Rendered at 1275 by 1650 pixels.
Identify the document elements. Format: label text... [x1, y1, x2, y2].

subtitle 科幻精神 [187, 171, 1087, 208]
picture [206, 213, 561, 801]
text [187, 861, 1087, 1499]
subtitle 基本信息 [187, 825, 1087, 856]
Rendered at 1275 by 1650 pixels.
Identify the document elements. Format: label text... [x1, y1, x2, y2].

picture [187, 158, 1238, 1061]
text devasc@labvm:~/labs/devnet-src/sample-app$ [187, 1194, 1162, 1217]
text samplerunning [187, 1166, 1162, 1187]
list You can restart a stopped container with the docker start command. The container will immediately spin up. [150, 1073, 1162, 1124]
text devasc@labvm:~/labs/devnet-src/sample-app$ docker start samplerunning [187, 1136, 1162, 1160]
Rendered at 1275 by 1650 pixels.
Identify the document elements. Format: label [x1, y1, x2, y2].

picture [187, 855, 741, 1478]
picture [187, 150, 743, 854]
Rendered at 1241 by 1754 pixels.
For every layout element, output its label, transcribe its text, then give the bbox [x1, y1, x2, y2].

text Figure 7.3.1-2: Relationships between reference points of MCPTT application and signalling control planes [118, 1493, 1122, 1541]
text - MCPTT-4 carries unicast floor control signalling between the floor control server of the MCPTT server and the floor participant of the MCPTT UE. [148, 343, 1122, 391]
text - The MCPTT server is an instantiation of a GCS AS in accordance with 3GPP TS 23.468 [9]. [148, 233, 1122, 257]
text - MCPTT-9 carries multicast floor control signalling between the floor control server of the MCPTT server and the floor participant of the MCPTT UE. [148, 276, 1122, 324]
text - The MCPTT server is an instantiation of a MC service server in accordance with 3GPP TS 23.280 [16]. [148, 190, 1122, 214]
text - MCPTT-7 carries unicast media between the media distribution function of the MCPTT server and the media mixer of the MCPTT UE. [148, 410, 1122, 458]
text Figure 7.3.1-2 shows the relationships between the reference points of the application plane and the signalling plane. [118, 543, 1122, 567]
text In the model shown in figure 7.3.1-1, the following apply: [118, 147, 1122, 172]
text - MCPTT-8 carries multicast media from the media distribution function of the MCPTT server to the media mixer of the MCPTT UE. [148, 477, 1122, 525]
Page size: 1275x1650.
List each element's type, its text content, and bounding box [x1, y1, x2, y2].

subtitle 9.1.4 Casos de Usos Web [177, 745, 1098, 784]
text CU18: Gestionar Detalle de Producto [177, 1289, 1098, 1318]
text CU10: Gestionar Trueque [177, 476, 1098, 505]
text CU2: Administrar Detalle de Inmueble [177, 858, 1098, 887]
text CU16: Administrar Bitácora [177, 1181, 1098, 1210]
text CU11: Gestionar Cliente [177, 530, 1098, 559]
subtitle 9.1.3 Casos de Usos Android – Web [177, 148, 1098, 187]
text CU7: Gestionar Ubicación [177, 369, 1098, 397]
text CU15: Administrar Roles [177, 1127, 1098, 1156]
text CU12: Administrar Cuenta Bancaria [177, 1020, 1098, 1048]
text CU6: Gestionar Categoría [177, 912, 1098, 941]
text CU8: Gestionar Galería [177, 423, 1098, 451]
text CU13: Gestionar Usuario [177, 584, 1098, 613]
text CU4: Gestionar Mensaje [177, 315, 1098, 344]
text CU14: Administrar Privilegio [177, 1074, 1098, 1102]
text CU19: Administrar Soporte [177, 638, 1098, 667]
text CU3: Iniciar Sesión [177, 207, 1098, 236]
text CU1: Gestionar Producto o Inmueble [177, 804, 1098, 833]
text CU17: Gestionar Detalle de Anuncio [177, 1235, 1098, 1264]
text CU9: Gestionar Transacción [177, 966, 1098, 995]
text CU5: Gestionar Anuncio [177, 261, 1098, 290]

PROBLEM DESCRIPTION - Write out the material exactly as given.

EXERCISE RESULT -
Rendered at 1275 by 1650 pixels.
Identify the document elements. Format: label text... [x1, y1, x2, y2].

subtitle 科幻精神 [187, 171, 1087, 208]
picture [206, 213, 561, 801]
text [187, 861, 1087, 1499]
subtitle 基本信息 [187, 825, 1087, 856]
Rendered at 1275 by 1650 pixels.
Identify the document elements. Format: label text... [x1, y1, x2, y2].

picture [187, 158, 1238, 1061]
text devasc@labvm:~/labs/devnet-src/sample-app$ [187, 1194, 1162, 1217]
text samplerunning [187, 1166, 1162, 1187]
list You can restart a stopped container with the docker start command. The container will immediately spin up. [150, 1073, 1162, 1124]
text devasc@labvm:~/labs/devnet-src/sample-app$ docker start samplerunning [187, 1136, 1162, 1160]
Rendered at 1275 by 1650 pixels.
Identify the document elements. Format: label [x1, y1, x2, y2].

picture [187, 855, 741, 1478]
picture [187, 150, 743, 854]
Rendered at 1241 by 1754 pixels.
For every layout element, output its label, transcribe its text, then give the bbox [x1, y1, x2, y2].

text Figure 7.3.1-2: Relationships between reference points of MCPTT application and signalling control planes [118, 1493, 1122, 1541]
text - MCPTT-4 carries unicast floor control signalling between the floor control server of the MCPTT server and the floor participant of the MCPTT UE. [148, 343, 1122, 391]
text - The MCPTT server is an instantiation of a GCS AS in accordance with 3GPP TS 23.468 [9]. [148, 233, 1122, 257]
text - MCPTT-9 carries multicast floor control signalling between the floor control server of the MCPTT server and the floor participant of the MCPTT UE. [148, 276, 1122, 324]
text - The MCPTT server is an instantiation of a MC service server in accordance with 3GPP TS 23.280 [16]. [148, 190, 1122, 214]
text - MCPTT-7 carries unicast media between the media distribution function of the MCPTT server and the media mixer of the MCPTT UE. [148, 410, 1122, 458]
text Figure 7.3.1-2 shows the relationships between the reference points of the application plane and the signalling plane. [118, 543, 1122, 567]
text In the model shown in figure 7.3.1-1, the following apply: [118, 147, 1122, 172]
text - MCPTT-8 carries multicast media from the media distribution function of the MCPTT server to the media mixer of the MCPTT UE. [148, 477, 1122, 525]
Page size: 1275x1650.
List each element's type, its text content, and bounding box [x1, y1, x2, y2].

subtitle 9.1.4 Casos de Usos Web [177, 745, 1098, 784]
text CU18: Gestionar Detalle de Producto [177, 1289, 1098, 1318]
text CU10: Gestionar Trueque [177, 476, 1098, 505]
text CU2: Administrar Detalle de Inmueble [177, 858, 1098, 887]
text CU16: Administrar Bitácora [177, 1181, 1098, 1210]
text CU11: Gestionar Cliente [177, 530, 1098, 559]
subtitle 9.1.3 Casos de Usos Android – Web [177, 148, 1098, 187]
text CU7: Gestionar Ubicación [177, 369, 1098, 397]
text CU15: Administrar Roles [177, 1127, 1098, 1156]
text CU12: Administrar Cuenta Bancaria [177, 1020, 1098, 1048]
text CU6: Gestionar Categoría [177, 912, 1098, 941]
text CU8: Gestionar Galería [177, 423, 1098, 451]
text CU13: Gestionar Usuario [177, 584, 1098, 613]
text CU4: Gestionar Mensaje [177, 315, 1098, 344]
text CU14: Administrar Privilegio [177, 1074, 1098, 1102]
text CU19: Administrar Soporte [177, 638, 1098, 667]
text CU3: Iniciar Sesión [177, 207, 1098, 236]
text CU1: Gestionar Producto o Inmueble [177, 804, 1098, 833]
text CU17: Gestionar Detalle de Anuncio [177, 1235, 1098, 1264]
text CU9: Gestionar Transacción [177, 966, 1098, 995]
text CU5: Gestionar Anuncio [177, 261, 1098, 290]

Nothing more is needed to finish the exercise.